Home sweet home: six architects rethink traditional housing typologies at RIBA
What is the future of Britain’s housing? This is the question the RIBA sets out to answer in its newest show, ’At Home in Britain: Designing the House of Tomorrow’. Looking at the different typologies of the genre – including the cottage, terrace house and flat – six contemporary architecture practices were invited to showcase work, specifically commissioned for the exhibition. It all looks at the future of the British home, translating these historic architectural formats into speculative housing solutions.

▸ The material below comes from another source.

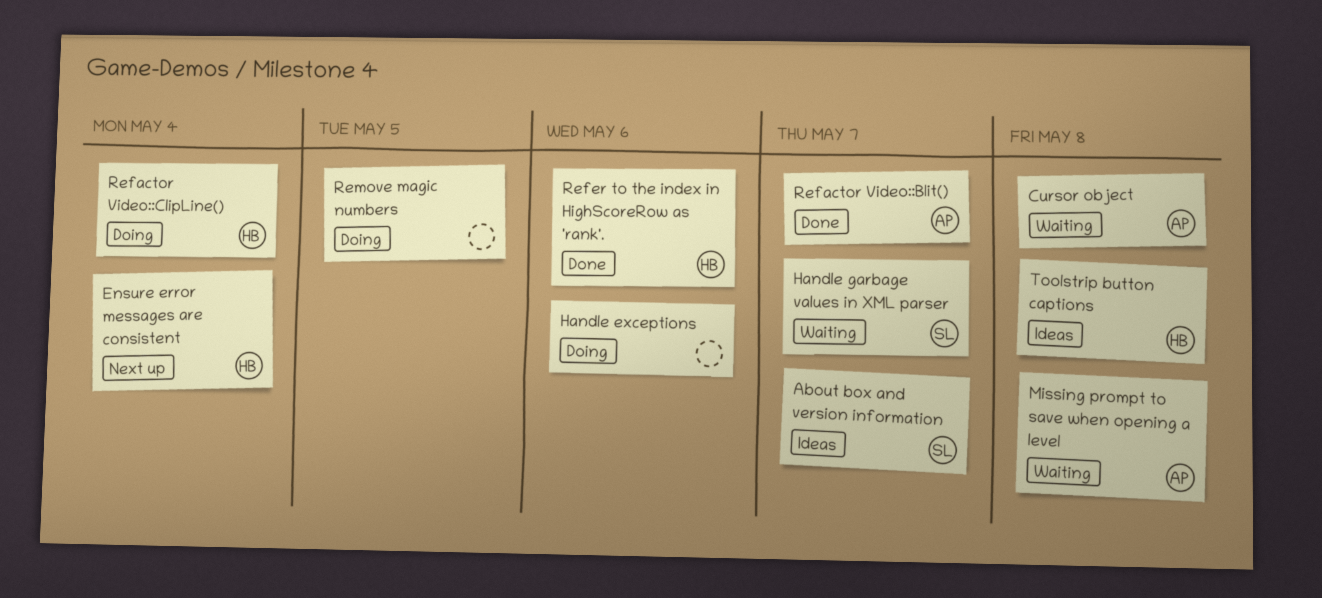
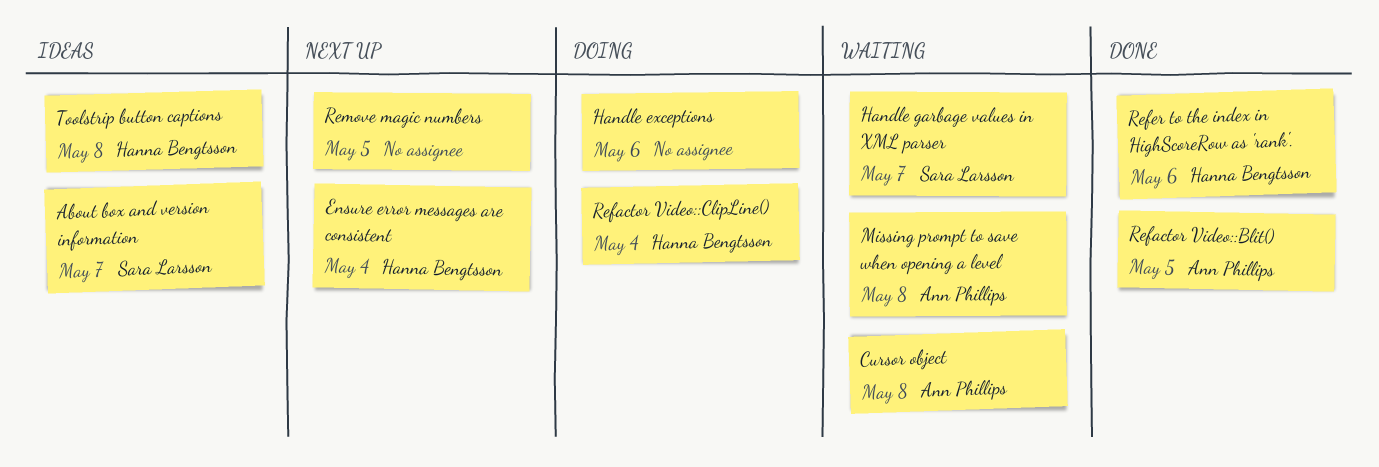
Refactor Video::Blit(), due: May 7 -> May 5
Remove magic numbers, status: Doing -> Next up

Taking their cue from material from the RIBA collections, Mecanoo, Edouard Francois, Jamie Fobert Architects, Mae, vPPR and Studio Weave, tackle the exhibition’s three residential themes. Spanning overcrowding, affordability and cooperative living, they provide insight into the future possibilities of 21st century life.
‘The cottage’ investigates the familiar British icon, which saw a revival during the country’s arts and crafts movement. Now, say the organisers, its acts as the housing choice to satisfy the ‘middle-class fantasy of country idyll’ -– even though it was originally born to provide accommodation to low-wage agricultural workers.

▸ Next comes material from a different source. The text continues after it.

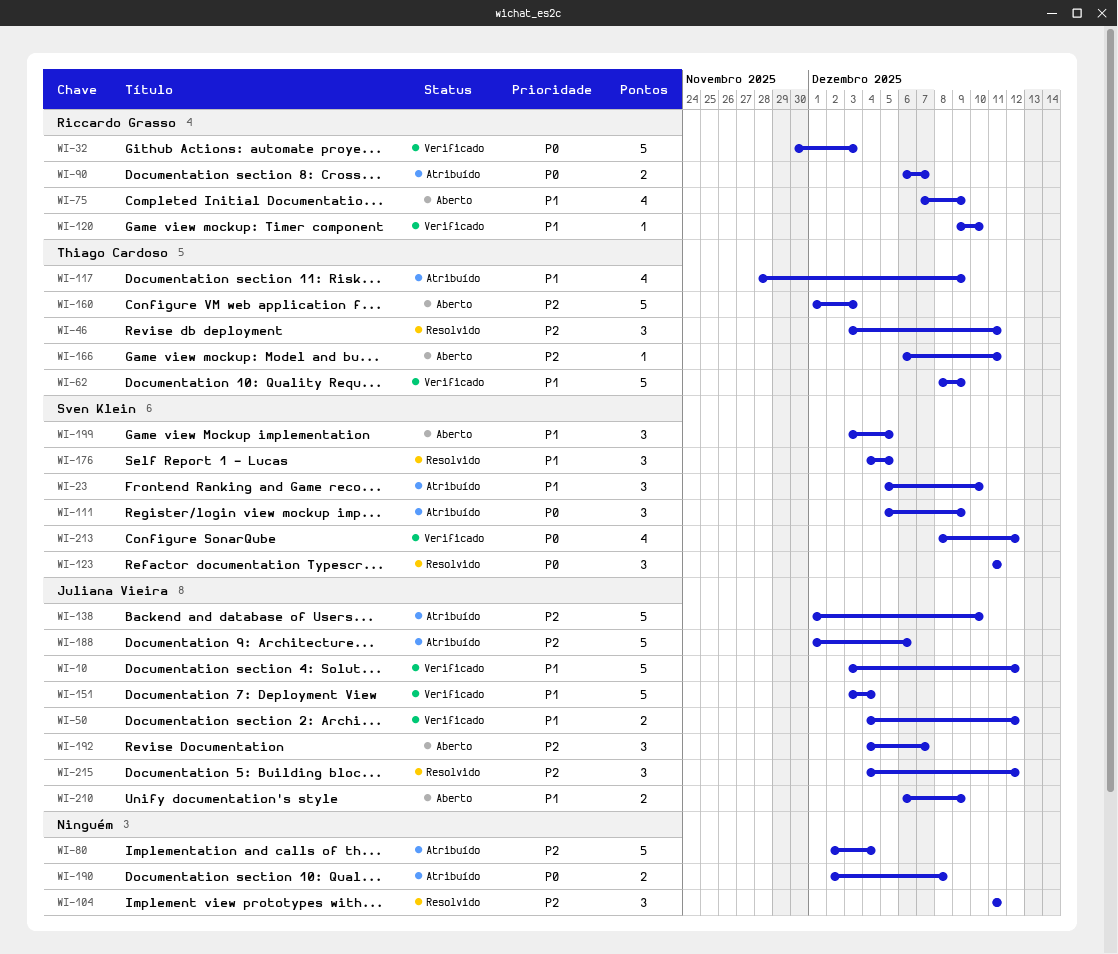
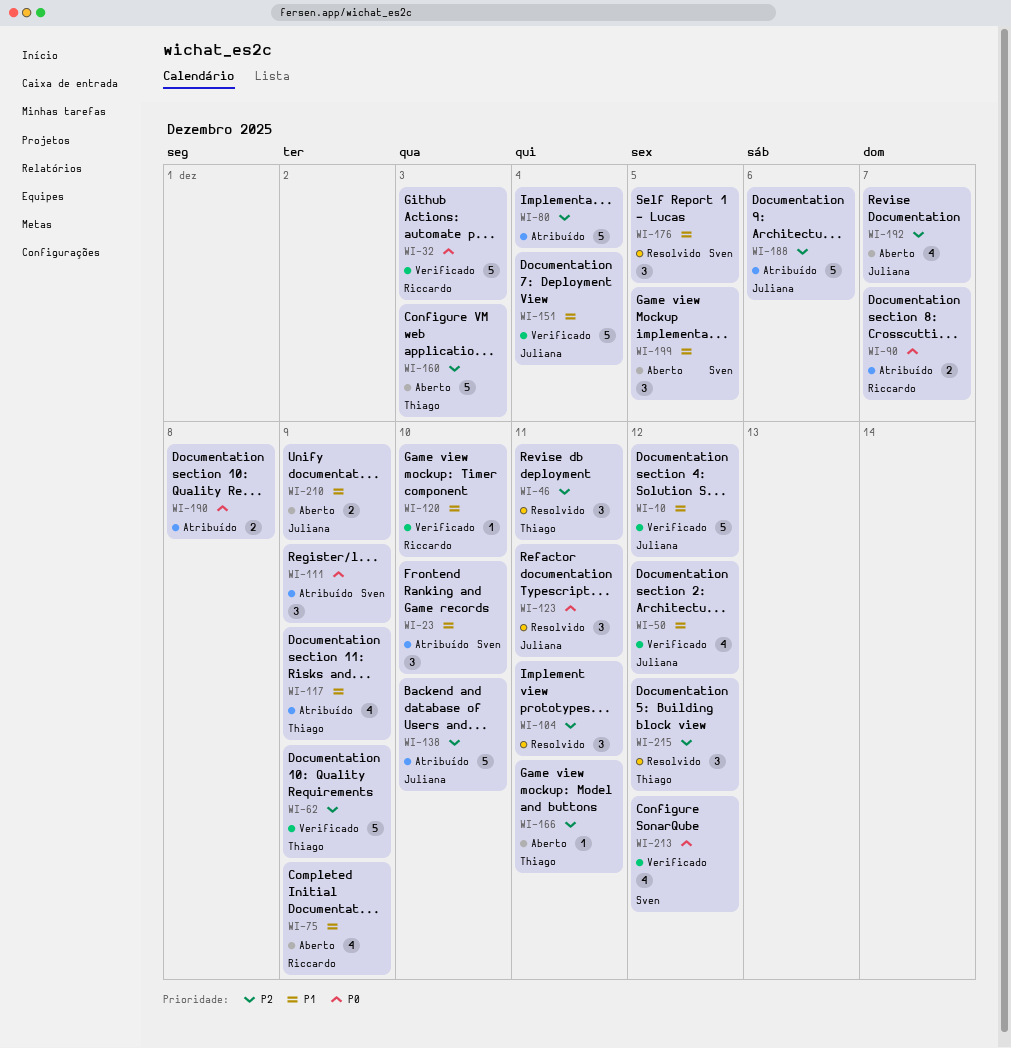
WI-50, estimate: 2 -> 4
WI-62, priority: P1 -> P2
WI-123, owner: Sven Klein -> Juliana Vieira
WI-192, estimate: 3 -> 4
WI-215, owner: Juliana Vieira -> Thiago Cardoso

Jamie Fobert Architects, who also worked on the overall exhibition design, reimagines the cottage vernacular inspired by the ‘Fold House’, a 1955 country housing model by Alison and Peter Smithson. The result is a series of bright and open homes nestled within a village. At the same time, Edouard Francois’ vision of the cottage takes the form of a series of homes placed in La Cité de l’Air in Athis-Mons.
‘The flat’ is covered by Studio Weave and Mecanoo. The architects here consider how communal living could present new opportunities within communities and redefine social groupings. Studio Weave designed a sample of co-op marketing material, offering their own vision of how the advertising of these spaces could look like in 2025. The campaign is accompanied by Mecanoo’s presentation of an idealistic cooperative dwelling, heavily influenced by Le Corbusier’s Unité d’Habitation.

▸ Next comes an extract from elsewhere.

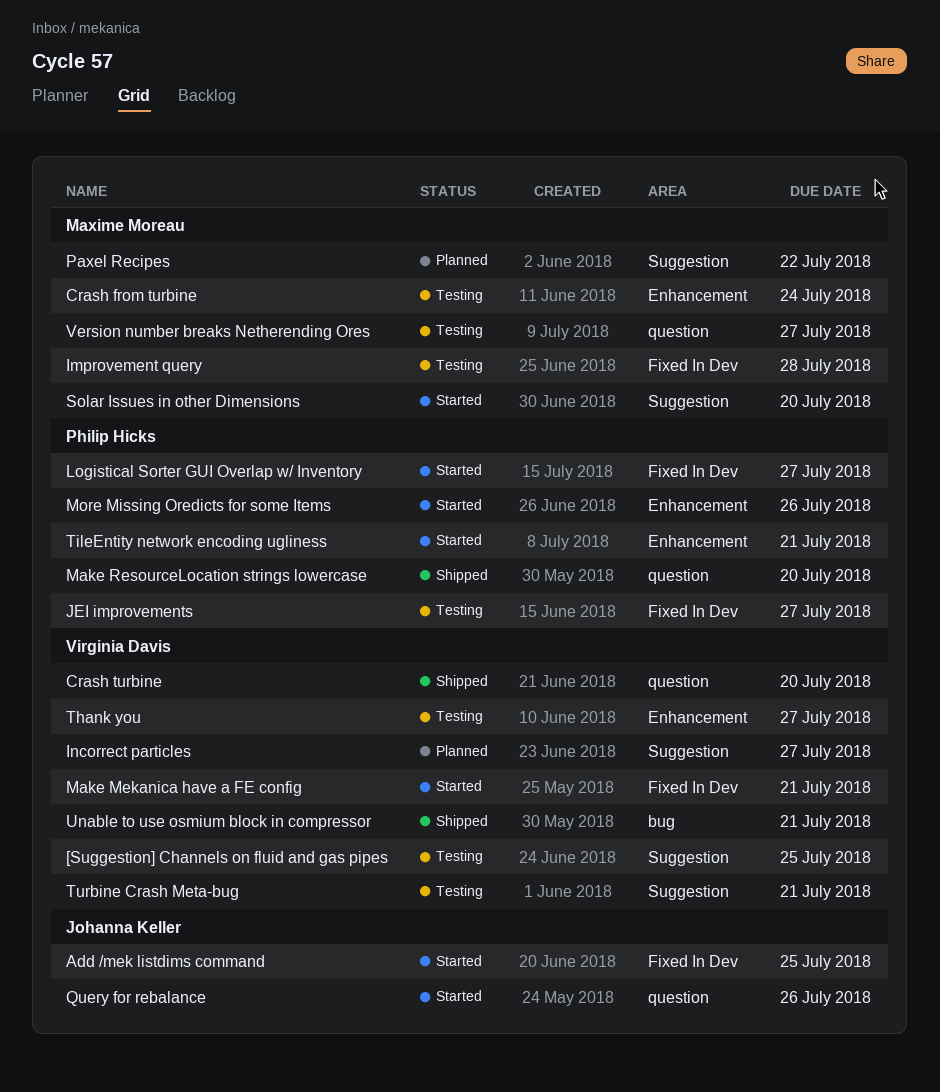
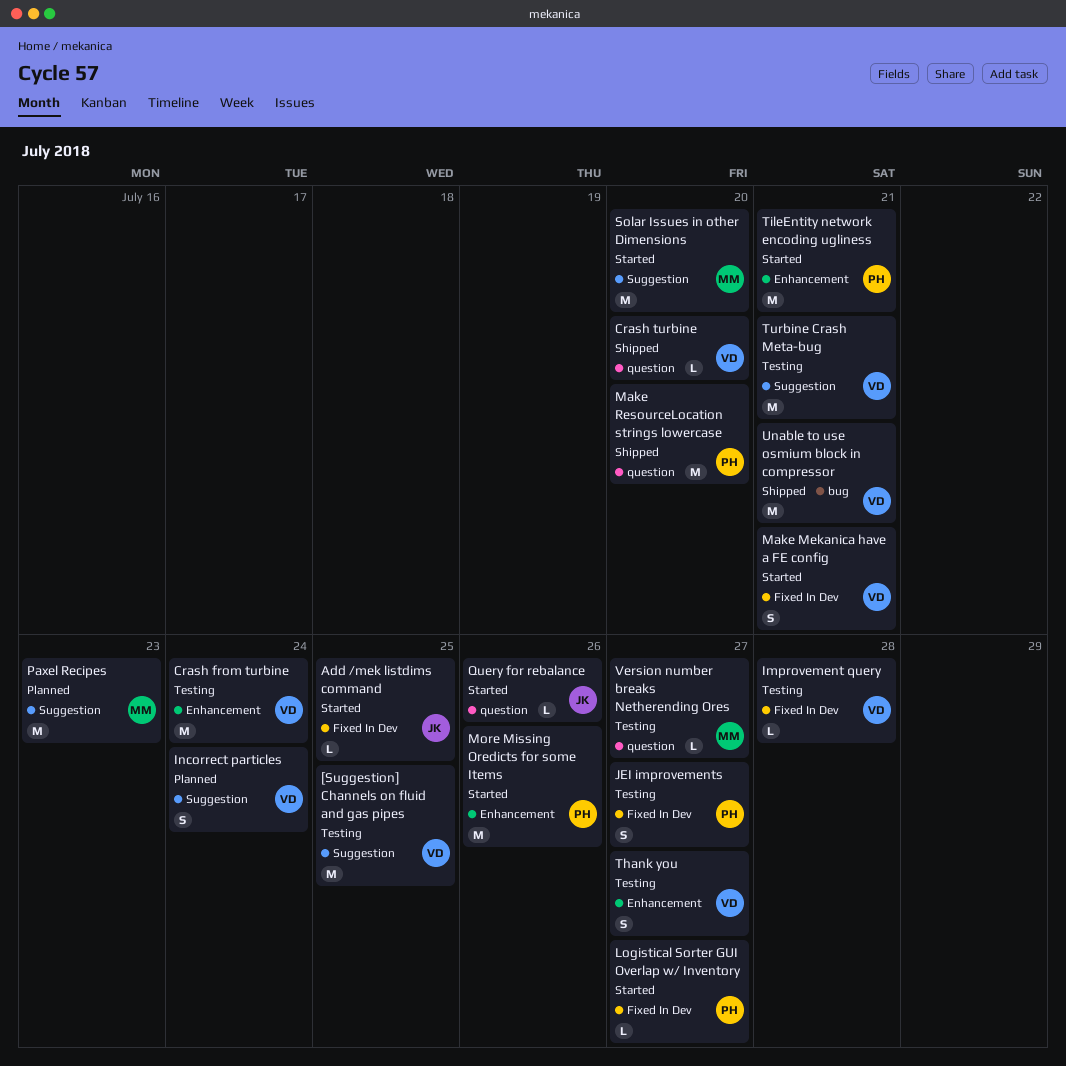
Crash from turbine, owner: Maxime Moreau -> Virginia Davis
Improvement query, owner: Maxime Moreau -> Virginia Davis
Incorrect particles, due: Jul 27 -> Jul 24
Paxel Recipes, due: Jul 22 -> Jul 23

The final theme, ’The Terrace’, examines the typical row house, which provides accommodation to one-third of the British population. The terrace house is reimagined by vPPR, who propose more shared social spaces by the revisiting of the party wall (the wall, which separates neighbouring buildings). Mae offers their own answer to the same theme via MyTerrace, a terrace house program template inspired by The Building Act of 1774, where residents can select a design based on the size of plot they own. This allows for people to envision a home that fits their individual lifestyle and budget.